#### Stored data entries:

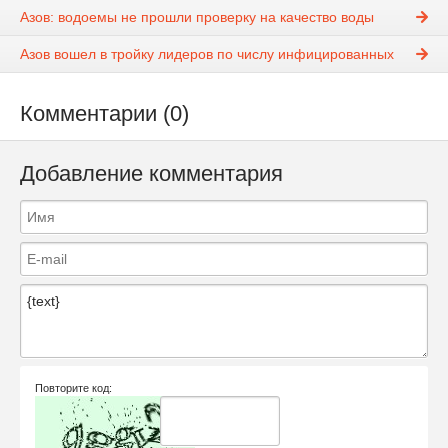
Азов: водоемы не прошли проверку на качество воды
Азов вошел в тройку лидеров по числу инфицированных
Комментарии (0)
Добавление комментария
Повторите код:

#### Task item:
Make an exact copy of every entry above, minus the images.

#### Your response:
Азов: водоемы не прошли проверку на качество воды
Азов вошел в тройку лидеров по числу инфицированных
Комментарии (0)
Добавление комментария
Повторите код:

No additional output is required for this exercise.